Exercise instructions —
When a picture appears in the listing, leave it out and copy the rest exactly as it stands.

━━ Extracted material

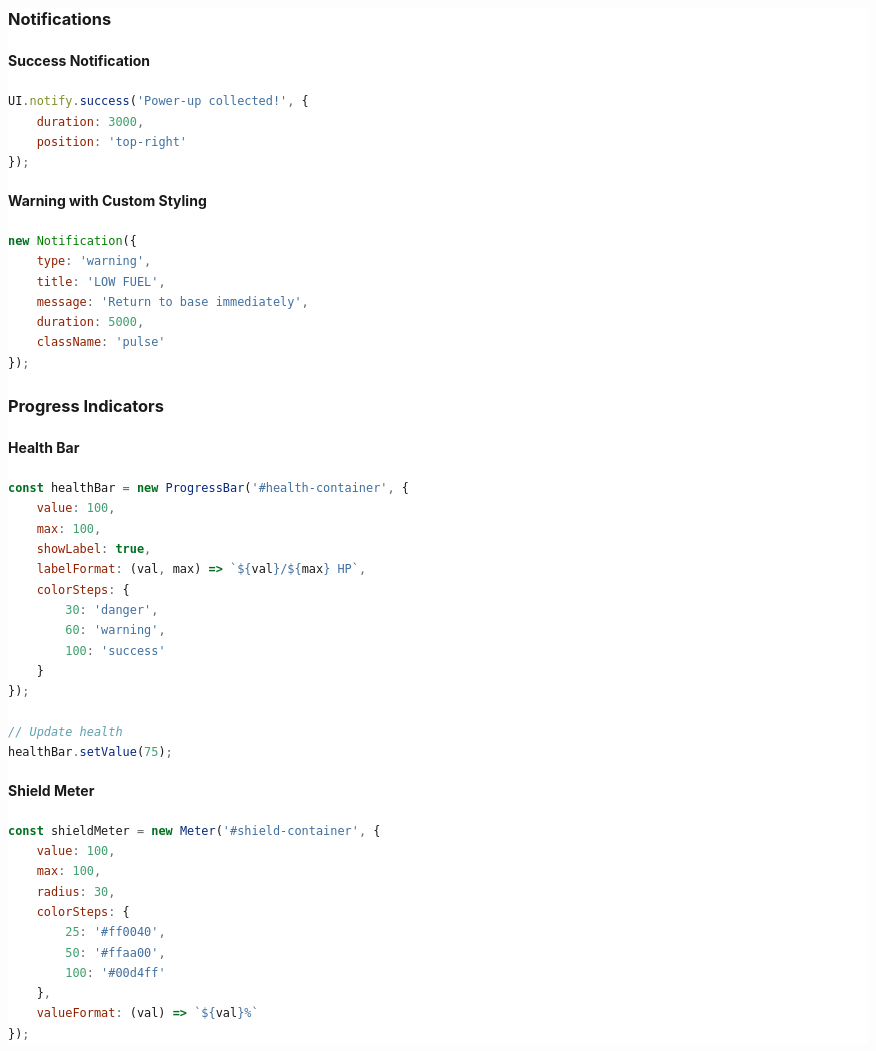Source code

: ### Notifications

#### Success Notification
```javascript
UI.notify.success('Power-up collected!', {
    duration: 3000,
    position: 'top-right'
});
```

#### Warning with Custom Styling
```javascript
new Notification({
    type: 'warning',
    title: 'LOW FUEL',
    message: 'Return to base immediately',
    duration: 5000,
    className: 'pulse'
});
```

### Progress Indicators

#### Health Bar
```javascript
const healthBar = new ProgressBar('#health-container', {
    value: 100,
    max: 100,
    showLabel: true,
    labelFormat: (val, max) => `${val}/${max} HP`,
    colorSteps: {
        30: 'danger',
        60: 'warning',
        100: 'success'
    }
});

// Update health
healthBar.setValue(75);
```

#### Shield Meter
```javascript
const shieldMeter = new Meter('#shield-container', {
    value: 100,
    max: 100,
    radius: 30,
    colorSteps: {
        25: '#ff0040',
        50: '#ffaa00',
        100: '#00d4ff'
    },
    valueFormat: (val) => `${val}%`
});
```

━━━━

Answer to this problem —
Source code

: ### Notifications

#### Success Notification
```javascript
UI.notify.success('Power-up collected!', {
    duration: 3000,
    position: 'top-right'
});
```

#### Warning with Custom Styling
```javascript
new Notification({
    type: 'warning',
    title: 'LOW FUEL',
    message: 'Return to base immediately',
    duration: 5000,
    className: 'pulse'
});
```

### Progress Indicators

#### Health Bar
```javascript
const healthBar = new ProgressBar('#health-container', {
    value: 100,
    max: 100,
    showLabel: true,
    labelFormat: (val, max) => `${val}/${max} HP`,
    colorSteps: {
        30: 'danger',
        60: 'warning',
        100: 'success'
    }
});

// Update health
healthBar.setValue(75);
```

#### Shield Meter
```javascript
const shieldMeter = new Meter('#shield-container', {
    value: 100,
    max: 100,
    radius: 30,
    colorSteps: {
        25: '#ff0040',
        50: '#ffaa00',
        100: '#00d4ff'
    },
    valueFormat: (val) => `${val}%`
});
```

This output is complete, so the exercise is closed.